Si la tonalité générale de la motion est encore encombrée
d’idéologie, le texte est moins important que ce qu’il défend concrètement,
c’est-à-dire le gouvernement en place et sa politique, un gouvernement qui a
entamé une réelle inflexion vers une vision responsable débarrassée de théories
pesantes et paralysantes pour accomplir des réformes dont le pays a besoin
urgemment afin de construire un avenir progressiste.

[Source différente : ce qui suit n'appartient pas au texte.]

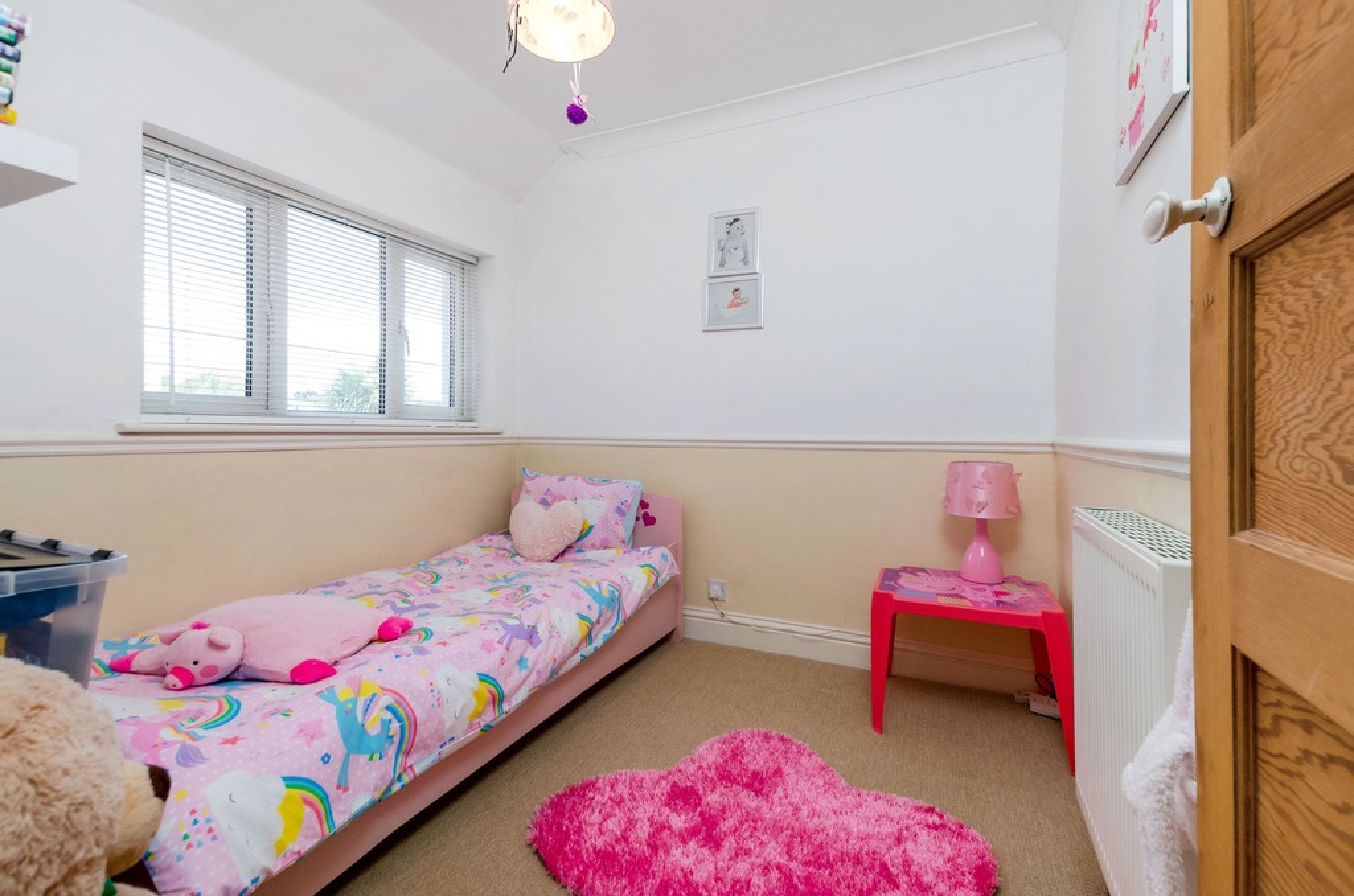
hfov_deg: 100.5
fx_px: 563
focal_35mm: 15
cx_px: 677
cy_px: 448
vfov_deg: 77.1
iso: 320
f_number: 7.1
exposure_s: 1/80
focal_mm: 10
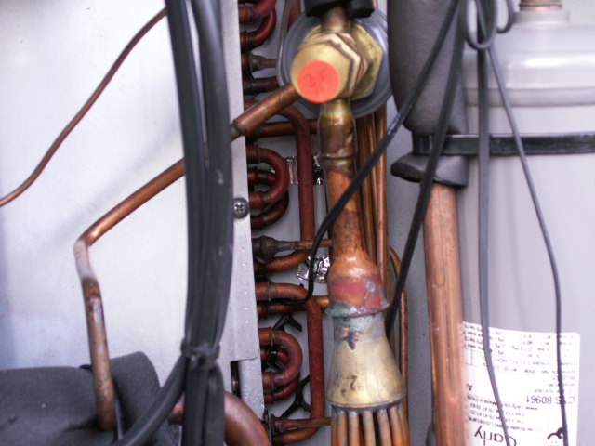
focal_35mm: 62
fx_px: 1066
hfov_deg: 31.2
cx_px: 298
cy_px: 223
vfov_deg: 23.7
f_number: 3.2
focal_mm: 10.28
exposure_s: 1/40
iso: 125
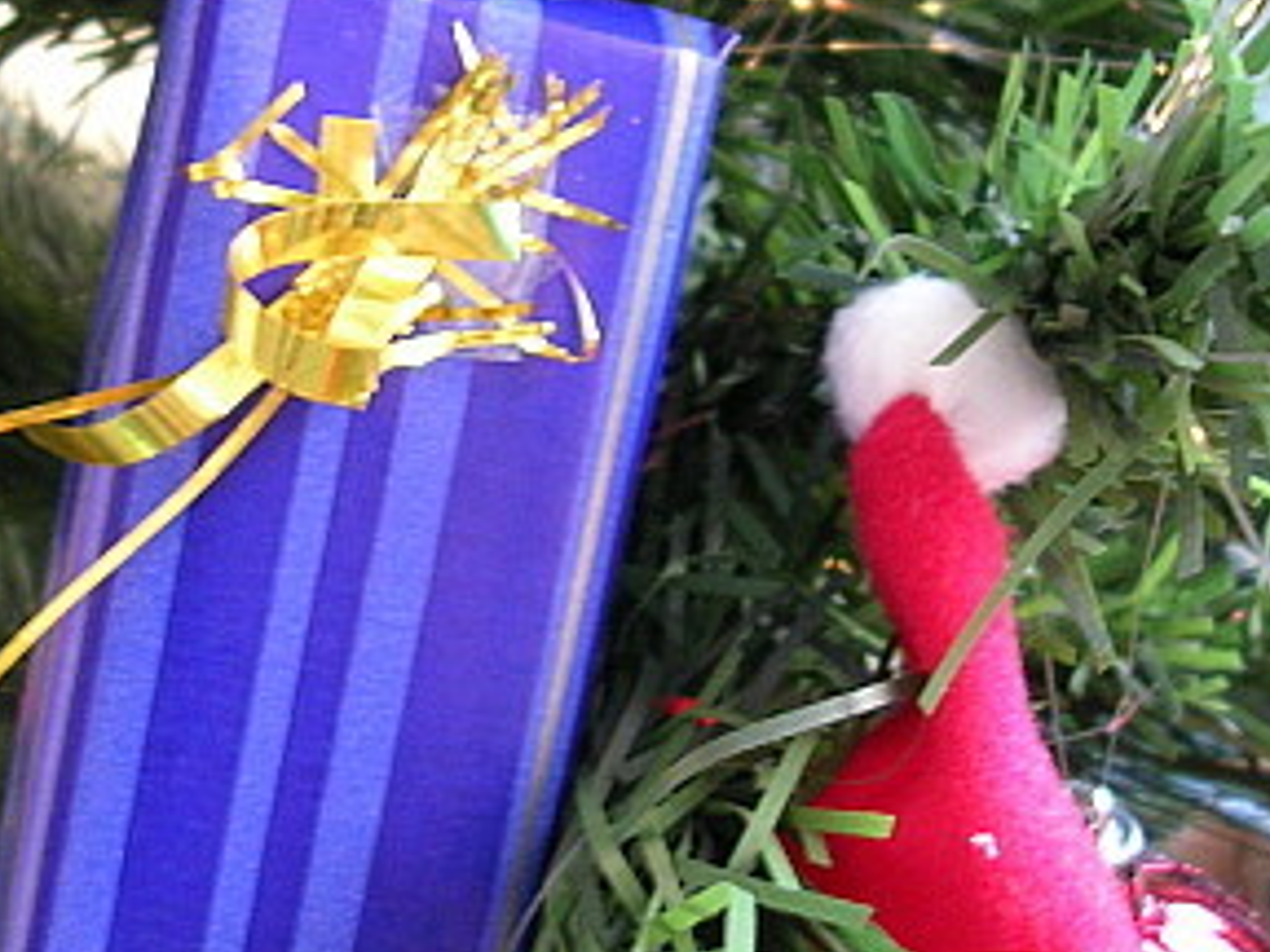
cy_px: 443
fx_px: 2421
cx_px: 622
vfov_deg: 22.3
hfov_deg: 29.4
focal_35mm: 66
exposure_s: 1/5.3
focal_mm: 5.8
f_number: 2.8
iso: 104
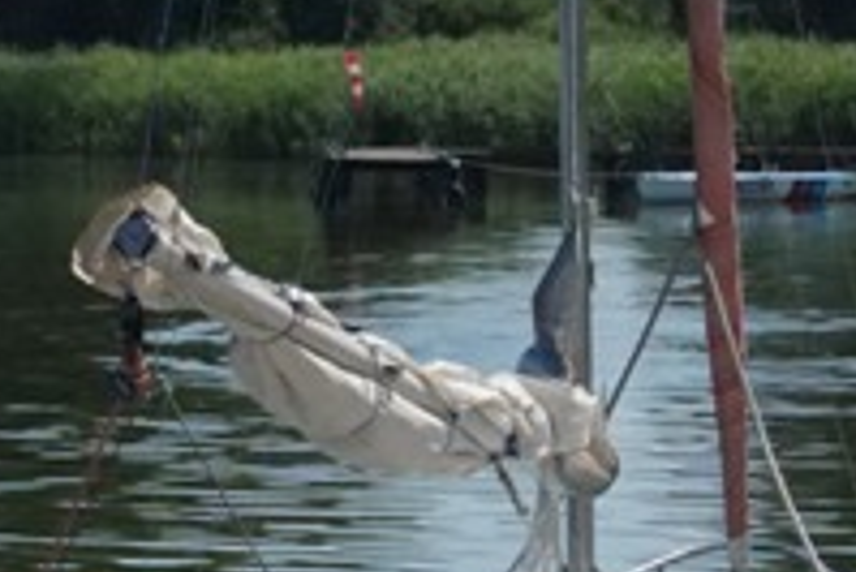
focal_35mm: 271
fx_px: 6438
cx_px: 1514
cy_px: 170
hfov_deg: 7.4
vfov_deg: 5.1
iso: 1600
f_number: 10
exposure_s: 1/3200
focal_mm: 35
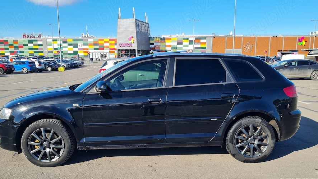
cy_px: 106
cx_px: 159
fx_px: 270
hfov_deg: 61.0
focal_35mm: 32
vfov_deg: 36.6
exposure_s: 1/1392
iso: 50
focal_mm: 5.4
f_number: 1.8
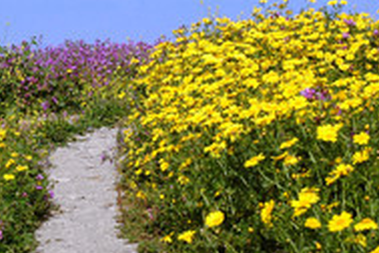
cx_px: 21
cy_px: 70
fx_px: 1474
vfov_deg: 9.8
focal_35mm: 140
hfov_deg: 14.5
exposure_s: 1/400
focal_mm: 42
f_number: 10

Les centristes peuvent s’en féliciter, eux qui sont des
chauds partisans d’une démocratie républicaine apaisée où un large consensus
permet de gouverner le pays avec efficacité et humanisme en s’attaquant aux
vrais problèmes grâce à un pragmatisme responsable qui prend cette réalité en
compte pour mieux l’améliorer.
Pour autant, cette lente évolution du PS doit être confirmée
dans les années à venir.
Notamment si les socialistes se retrouvent dans l’opposition
en 2017.
Ne vont-ils pas, alors, succomber une nouvelle fois à leurs
vieux démons en revenant à une rhétorique crypto-marxiste et à un
positionnement idéologique éculé?
C’est tout à fait possible (l’UMP devient également plus
conservatrice quand elle est dans l’opposition).
Cette victoire en appelle donc d’autres.
En attendant, les rapprochements entre cette gauche moderne
et le Centre sont réels comme on a pu le voir dans nombre d’initiatives du
gouvernement Valls dont la loi Macron, par exemple.
Cela ne veut pas dire qu’une coalition Gauche-Centre soit à
l’ordre du jour dès à présent.
En revanche, cela signifie clairement que l’option d’une
alliance Droite-Centre ne peut plus être considérée comme exclusive sans
discussion et négociation des centristes à droite et à gauche.
En cela, la victoire des sociaux-démocrates et des
sociaux-libéraux est une bonne nouvelle pour le Centre avant, peut-être, d’être
à la base d’une option crédible pour les partis
centristes dans leurs recherches d’alliés.
Et oui, cela est une bonne nouvelle pour le Centre.